There is no ‘gap’ year after medical training; newly minted doctors need to secure their first job while they are still in training and working up to 80 hours a week. It does not get much better when you are looking for that second or third job as an attending physician. You are still likely working between 40-60 hours a week, pulling call, and, if you are a hybrid-physician, you are also trying to manage people and run a business, teach, and/or have a research career. Did I mention family yet? When, in any of this, can a doctor do a thorough job search with due diligence, while also figuring out the serious financial and contractual agreements they are about to enter into?
Even if doctors had the time to properly manage their career and job searches, they don’t have the market intelligence they need to conduct a proper search and negotiate a contract. “What am I worth?” A simple question, but a question doctors struggle with because there is no comprehensive, accurate, specialty-specific, and readily accessible source of physician compensation and productivity information to benchmark themselves against. It’s tough to put a sale price on your home when you have no idea what the comps are in your area. It’s even tougher to buy your next house when you don’t know if the asking price is fair.
Contract Negotiation 101
Another important piece of missing information does not pertain to the doctor, but to the job itself. Every job solicitation I have ever received — and I receive about three a week — offers a position in a great place to live, with college and professional sports, at least one professional symphony, and great schools. A few solicitations will comment on the work day, patient mix, and call schedule, but most do not inform me about the job characteristics I really care about. The absence of clear information in most recruiting solicitations makes them of little value to the job-seeking doctor. “Do I really have to sift through all of these advertisements…?” Delete. This impersonal, and vague, recruitment paradigm discourages otherwise curious physicians from exploring, and finding, the thousands of open positions U.S. hospitals are so desperate to fill.

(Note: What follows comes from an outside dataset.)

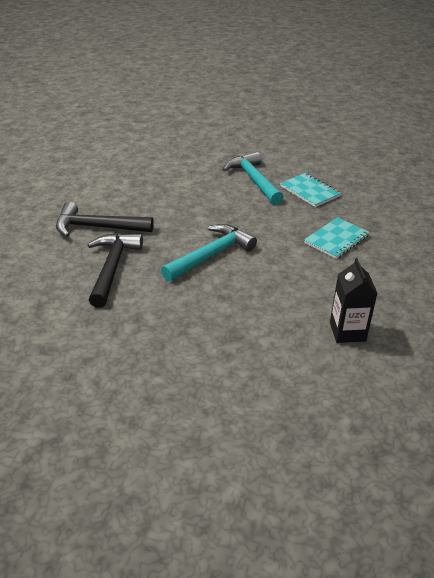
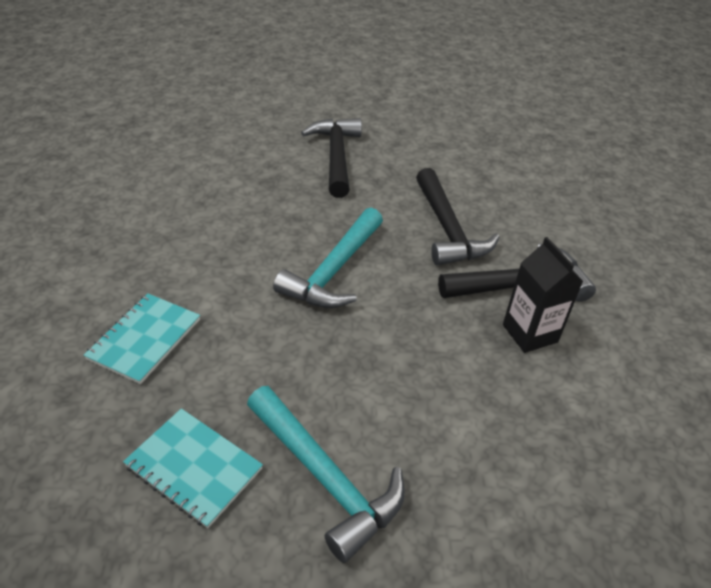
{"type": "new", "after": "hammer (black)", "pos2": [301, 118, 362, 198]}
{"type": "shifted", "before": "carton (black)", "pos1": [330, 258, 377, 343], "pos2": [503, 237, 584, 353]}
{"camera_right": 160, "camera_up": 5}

Unlike the Longfellow poem, most doctors and most jobs never “…pass in the night.”
When a physician does happen to stumble upon a good job opportunity, there remains the chore of negotiating their terms of employment. The terms will differ based on a number of factors. Is it a private practice or am I an employee? What is the scope of work? Am I being compensated for non-revenue generating, but essential, job functions? Who pays for the office, malpractice insurance, and paper in the copier? How much vacation will I receive and who covers my patients? How much call do I take, is it compensated, and, if so, at what rate? And, of course, what is the compensation plan – salary, ‘eat what you kill,’ a hybrid? I cannot recall any class in medical school or any rotations during my training where ‘contract negotiation’ was the focus.
Crossing The Chasm
The U.S. physician job market is characterized by employers, on one side, with thousands of open positions they want, and need, to fill. On the other side, we have thousands of physicians looking for jobs without the time, market intelligence, or training they need to do a proper job search and ensure the job is right for them and the employment terms are fair. The chasm between the two is huge, and no bridges are being built. The end result is thousands of unfilled positions and many unhappy physicians who had to make uninformed and hasty employment decisions. Both situations are bad for patients, impact the quality of care, place our hospitals and health systems at financial risk, and decrease the prospects our best and brightest will pursue a career in medicine.